June 4, 2010
Those observing the emperor’s lack of clothing are multiplying. Earlier today, someone opened their mouth, and remarked on the blatantly obvious. Next thing you know Hungarian CDS was 30% wider, Romanian bond auctions were failing, the euro was tumbling, the PPT was scrambling, US markets closed green with nobody trading, etc. Yet the “letting the genie out of the bottle” award of the day has to go to the head of IMF’s policy-steering committee, Youssef Boutros-Ghali who said that the IMF is essentially insolvent in its current form of being the go to backstop for a European bailout. “If we are going to start including funds made available to Europe, then the IMF is not properly resourced,” Youssef Boutros-Ghali told Reuters, adding that IMF members were talking of doubling the amount of SDRs.
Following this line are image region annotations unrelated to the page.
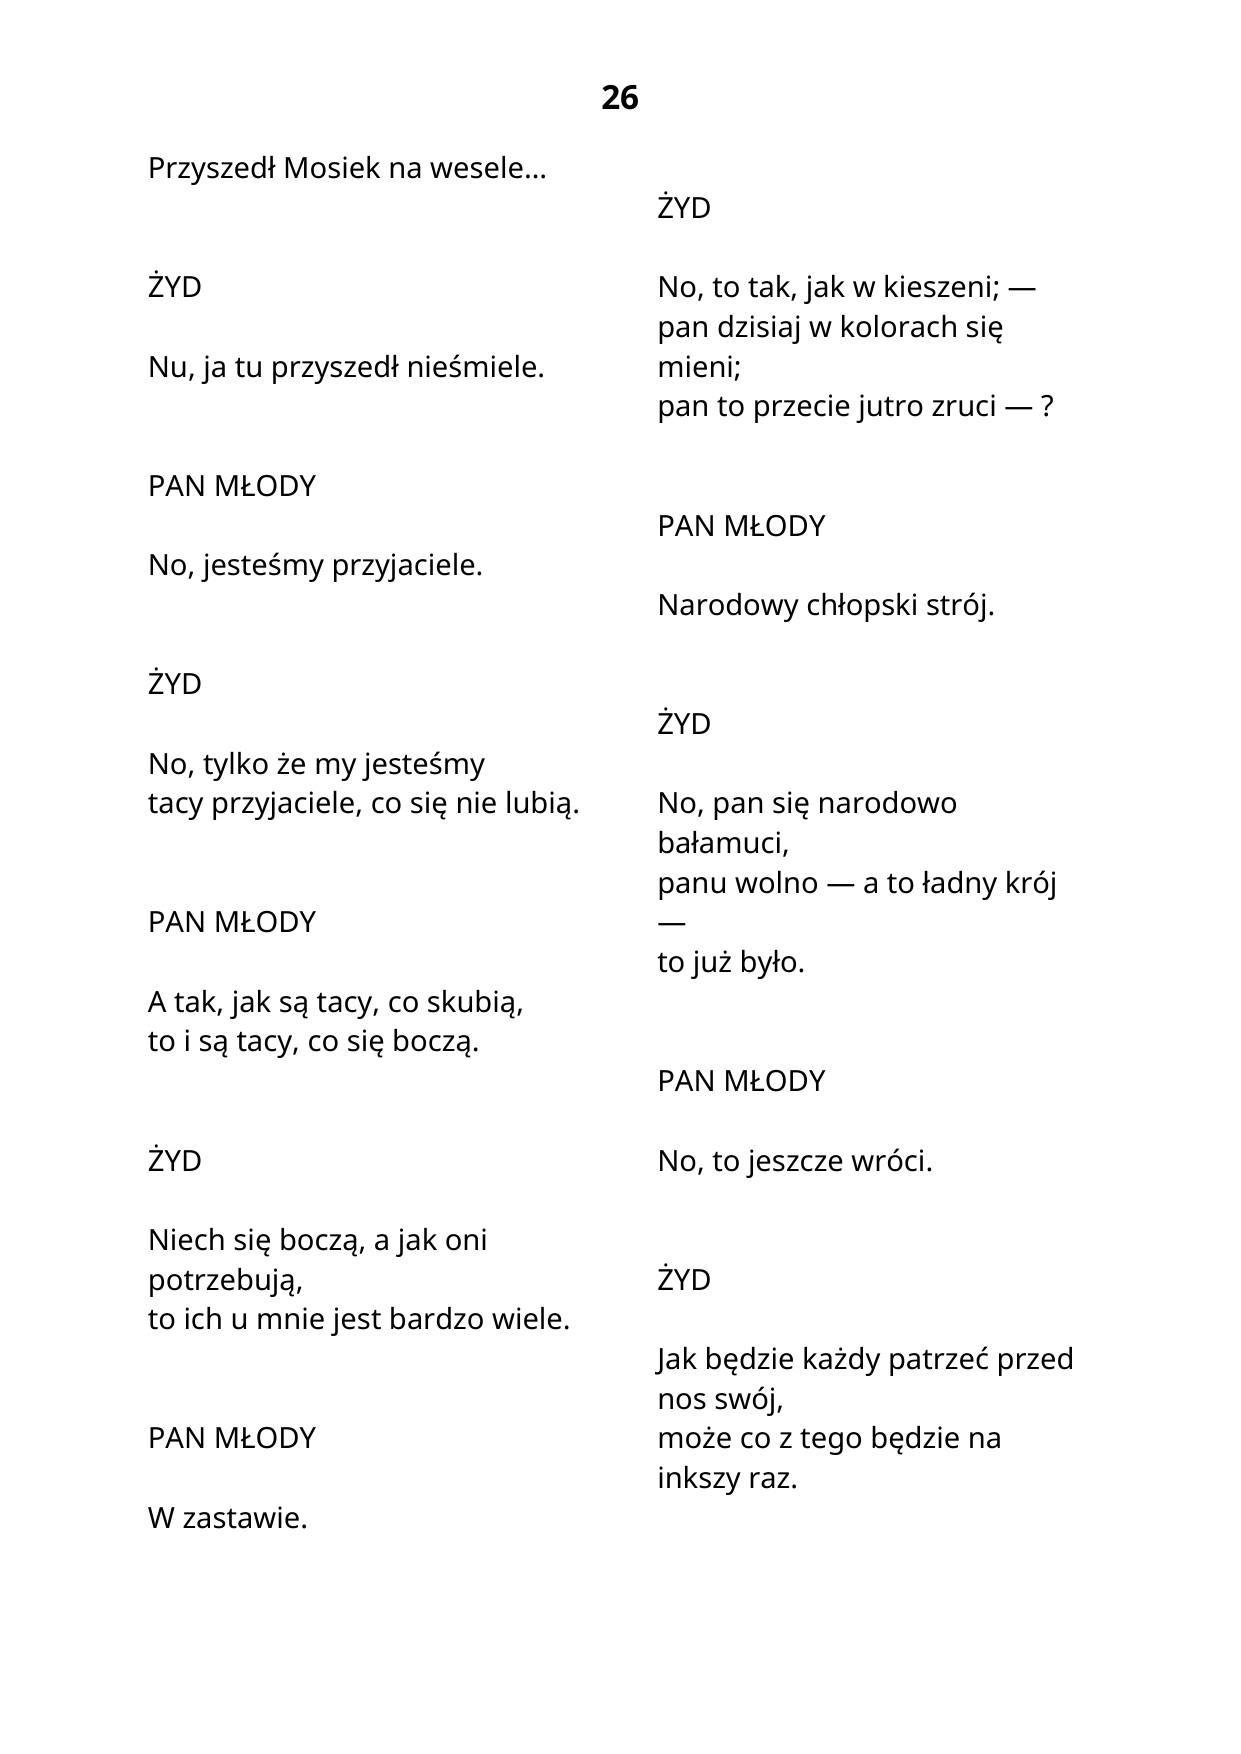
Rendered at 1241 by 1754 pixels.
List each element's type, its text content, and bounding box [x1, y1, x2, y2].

text tacy przyjaciele, co się nie lubią. [148, 783, 583, 822]
text PAN MŁODY [148, 902, 583, 941]
text PAN MŁODY [657, 505, 1093, 544]
text A tak, jak są tacy, co skubią, [148, 981, 583, 1021]
text ŻYD [148, 1140, 583, 1179]
text PAN MŁODY [148, 1418, 583, 1457]
text Jak będzie każdy patrzeć przed nos swój, [657, 1338, 1093, 1418]
text Przyszedł Mosiek na wesele… [148, 148, 583, 187]
text Nu, ja tu przyszedł nieśmiele. [148, 346, 583, 386]
text No, jesteśmy przyjaciele. [148, 544, 583, 584]
text panu wolno — a to ładny krój — [657, 862, 1093, 941]
text to już było. [657, 941, 1093, 981]
text ŻYD [148, 267, 583, 306]
text No, to tak, jak w kieszeni; — [657, 267, 1093, 306]
text PAN MŁODY [657, 1060, 1093, 1100]
text to i są tacy, co się boczą. [148, 1021, 583, 1060]
text pan dzisiaj w kolorach się mieni; [657, 306, 1093, 386]
text No, tylko że my jesteśmy [148, 743, 583, 783]
text Niech się boczą, a jak oni potrzebują, [148, 1219, 583, 1298]
text to ich u mnie jest bardzo wiele. [148, 1298, 583, 1338]
text ŻYD [148, 663, 583, 703]
text może co z tego będzie na inkszy raz. [657, 1418, 1093, 1497]
text ŻYD [657, 187, 1093, 227]
text No, pan się narodowo bałamuci, [657, 783, 1093, 862]
text No, to jeszcze wróci. [657, 1140, 1093, 1179]
text pan to przecie jutro zruci — ? [657, 386, 1093, 425]
text ŻYD [657, 1259, 1093, 1298]
text Narodowy chłopski strój. [657, 584, 1093, 624]
text ŻYD [657, 703, 1093, 743]
text W zastawie. [148, 1497, 583, 1537]
text PAN MŁODY [148, 465, 583, 505]
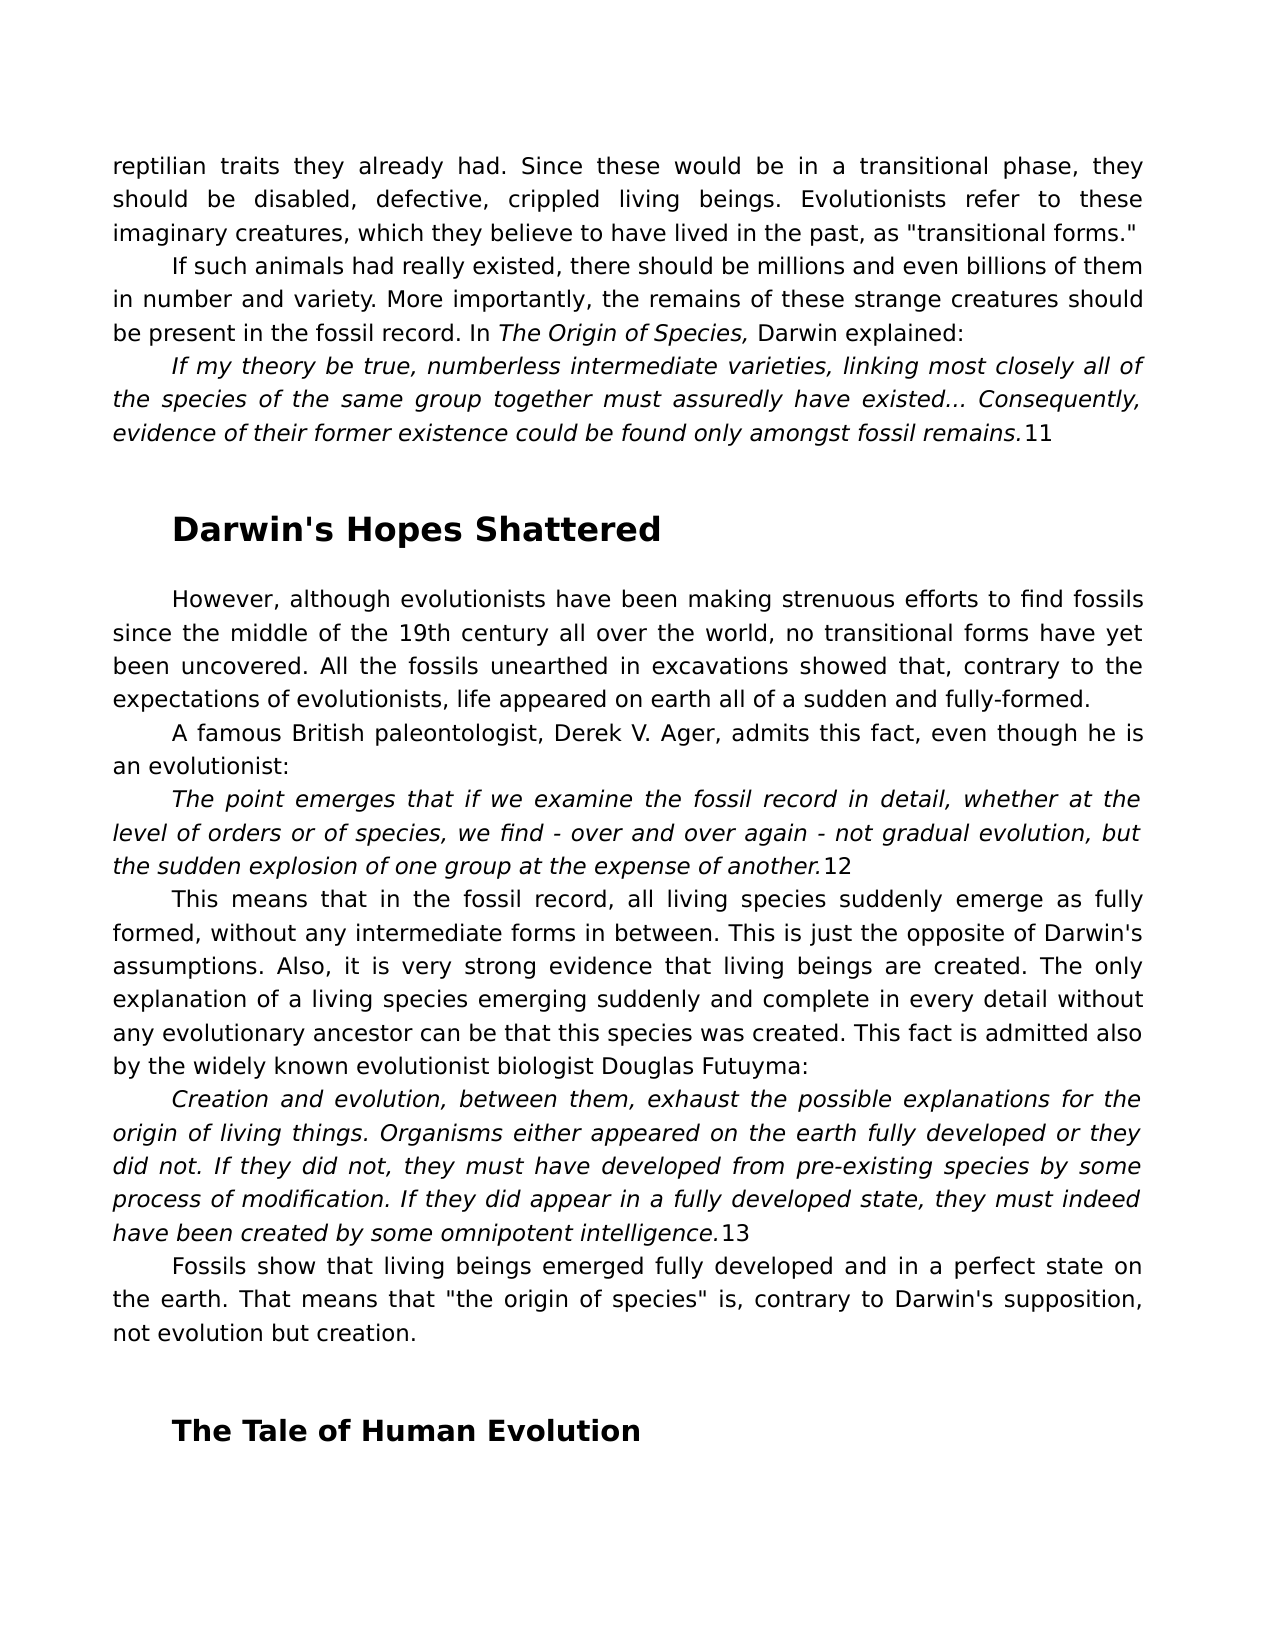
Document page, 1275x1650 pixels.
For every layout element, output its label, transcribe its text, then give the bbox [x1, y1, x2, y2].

The means the IMF is $318 billion short of solvency. And what is the IMF long? Why gold…3,005 tonnes worth.
The IMF has to have more resources after the support for Greece and needs to “very significantly” increase the amount of special drawing rights, the head of the Fund’s policy-steering committee said on Friday.
What does this mean in English? The IMF currently has 204 billion in allocated SDR to member countries (or $318 billion). Boutros-Ghali has basically said that in order to preserve its front-man status as a world bailout force (just because the Fed knows that the political whiplash of it being the bailout provider of last resort would mean the end of it, thus needing a strawman such as the IMF), the IMF will need to raise another $318 billion. Where will the IMF get that money? Here’s an idea: the IMF holds 3,005 tons of Gold. At today’s fixing, this equates to just over $116 billion (and much more should the price of gold mysteriously skyrocket). Of course, any fiction that the SDR is backed by gold will then disappear, but it’s not as if anyone even remotely pretends that any fiat currency (and the SDR is no exception) has any value left whatsoever. And since the US will end up having to fund the bulk of the SDR allocation, at least US taxpayers would be on the hook for a far more manageable $200 billion that the IMF needs in order to fully bail out Greece and everyone else in Europe.